And you heard that where?


----------



## hambonewd (Feb 7, 2007)

i work for directv---and the head warehouse technician use to have to test all returned equipment but he said soon he will no longer have to do that because directv will no longer be using refurbished equipment


----------



## Wolffpack (Jul 29, 2003)

hambonewd said:


> i work for directv---and the head warehouse technician use to have to test all returned equipment but he said soon he will no longer have to do that because directv will no longer be using refurbished equipment


So where/what would the refurbed units be used for?

Also, anyone receiveing a refurb as a replacement should probably post that fact in this thread.


----------



## hambonewd (Feb 7, 2007)

i dont know the specifics on it----plus i dont know when this new rule is going into effect. but i did hear this when i was at the warehouse about a month ago. but directv changes their mind more than my wife does---so who knows


----------



## qwerty (Feb 19, 2006)

hambonewd said:


> i work for directv---and the head warehouse technician use to have to test all returned equipment but he said soon he will no longer have to do that because directv will no longer be using refurbished equipment


Maybe he just heard about how they've fixed all the problems!


----------



## HardCoder (Dec 15, 2006)

Saying my R-15 (300 I think) is slow is an understatement.

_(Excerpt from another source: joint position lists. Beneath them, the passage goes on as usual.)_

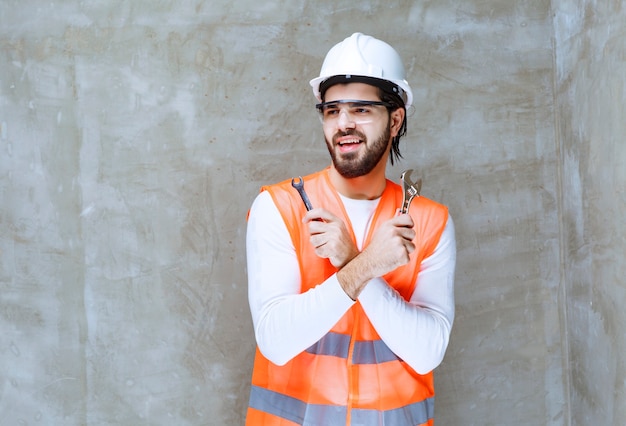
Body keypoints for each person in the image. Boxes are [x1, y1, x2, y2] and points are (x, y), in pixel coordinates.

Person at [245, 32, 456, 426]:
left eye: (360, 109)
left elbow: (428, 351)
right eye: (331, 110)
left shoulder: (430, 221)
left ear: (395, 120)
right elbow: (275, 341)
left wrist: (349, 258)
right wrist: (364, 266)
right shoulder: (279, 207)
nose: (343, 124)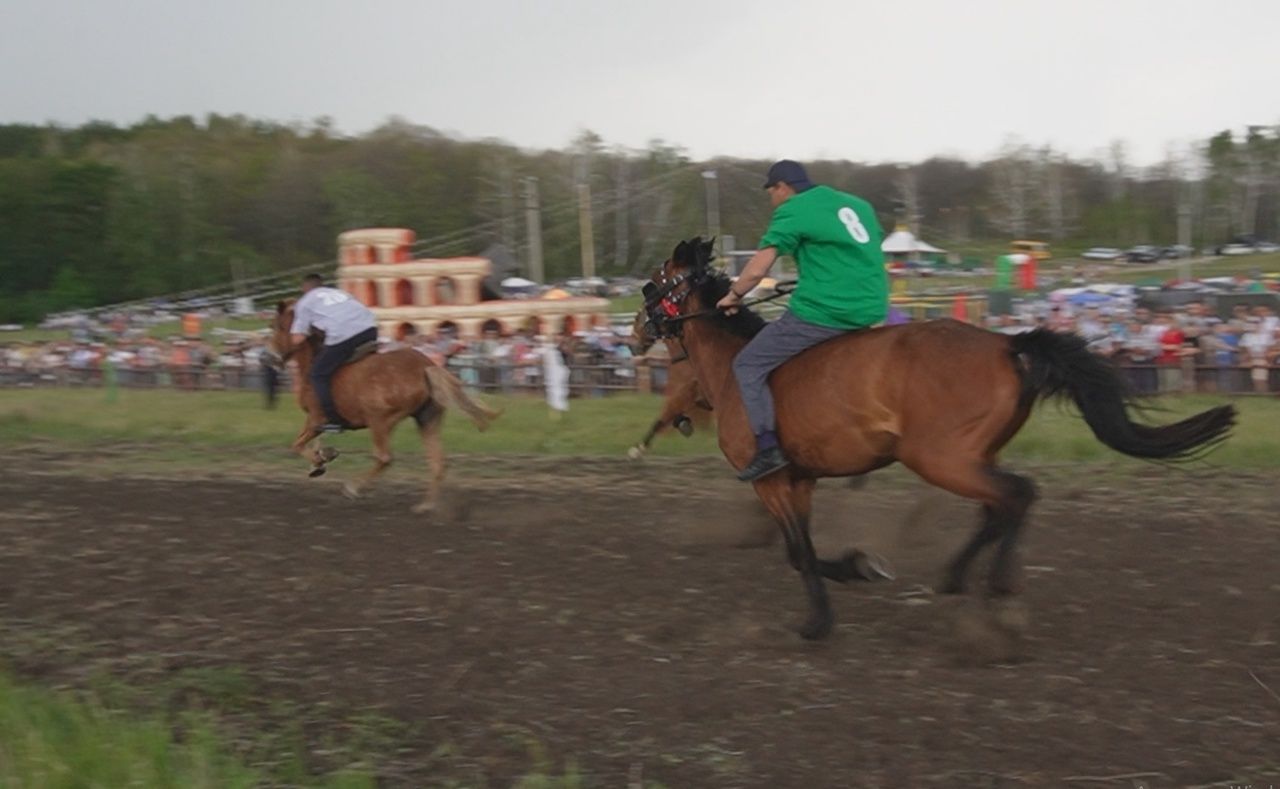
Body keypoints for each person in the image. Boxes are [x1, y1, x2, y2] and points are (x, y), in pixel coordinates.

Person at [716, 159, 888, 482]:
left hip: (826, 312)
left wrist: (734, 295)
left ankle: (767, 447)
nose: (772, 201)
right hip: (870, 308)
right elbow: (861, 251)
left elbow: (756, 270)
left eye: (771, 193)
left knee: (748, 365)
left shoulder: (792, 210)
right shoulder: (858, 205)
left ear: (782, 187)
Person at [288, 273, 379, 432]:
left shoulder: (304, 302)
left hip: (344, 334)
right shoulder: (340, 293)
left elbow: (298, 338)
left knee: (318, 374)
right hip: (370, 329)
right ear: (321, 285)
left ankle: (331, 418)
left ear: (304, 288)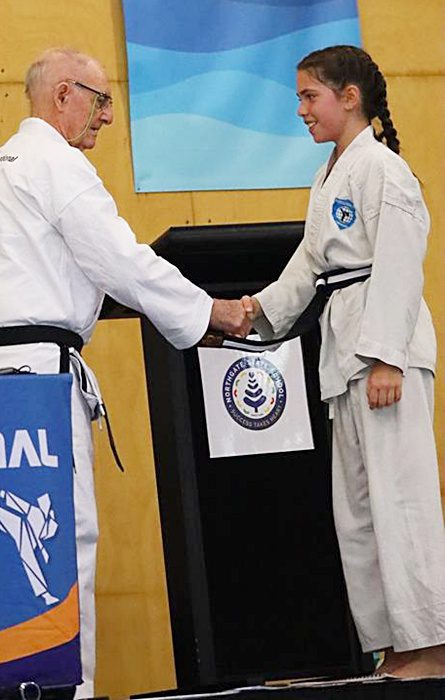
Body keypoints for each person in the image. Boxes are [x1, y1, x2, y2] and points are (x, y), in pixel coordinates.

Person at [0, 47, 249, 697]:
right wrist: (208, 311)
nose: (108, 116)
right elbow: (120, 260)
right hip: (36, 387)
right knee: (57, 541)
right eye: (101, 99)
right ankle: (65, 691)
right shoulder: (56, 165)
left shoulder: (7, 166)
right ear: (62, 95)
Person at [241, 45, 445, 678]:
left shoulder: (382, 168)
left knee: (401, 500)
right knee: (358, 512)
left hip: (384, 354)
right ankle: (393, 644)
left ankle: (432, 646)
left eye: (310, 96)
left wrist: (386, 357)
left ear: (349, 97)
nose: (301, 109)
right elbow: (308, 266)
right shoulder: (330, 173)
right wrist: (253, 315)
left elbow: (401, 262)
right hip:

It take 5-10 seconds to delete a recording, and the ****amn selection goes somewhere useless after each deletion. Sometimes I want to nuke 10-20 recordings.    A variety of other things take several seconds to happen from the time I hit a button on the remote.

I could write software that would do this faster on a 1MHz Z-80. What in the heck is up with this?

I've done a complete reformat and reset everything, and a force download, and that sped it up only for a couple of days. The thing records fine, but the speed is slow beyond the traditional definition of the word.


----------



## ozonedan (Dec 27, 2005)

hambonewd said:


> i work for directv---and the head warehouse technician use to have to test all returned equipment but he said soon he will no longer have to do that because directv will no longer be using refurbished equipment


If this is true that directv is no longer going to use refurbished equipment, than why the lease program??????????


----------



## Wolffpack (Jul 29, 2003)

HardCoder said:


> Saying my R-15 (300 I think) is slow is an understatement. It take 5-10 seconds to delete a recording, and the ****amn selection goes somewhere useless after each deletion. Sometimes I want to nuke 10-20 recordings.    A variety of other things take several seconds to happen from the time I hit a button on the remote.


There is a method to delete multiple shows from MyPlaylist. Going from memory here as I deactivated mine in December. Bring up your list select MENU and then select OPEN/CLOSE ALL (something like that) and then there's something like MARK & DELETE. Selecting that will let you mark each show for deletion. It still takes a while to delete them but at that point you can go get a cup of coffee or a beer and come back later.


----------



## hambonewd (Feb 7, 2007)

good point about why they are leasing if no more use of refurbs


----------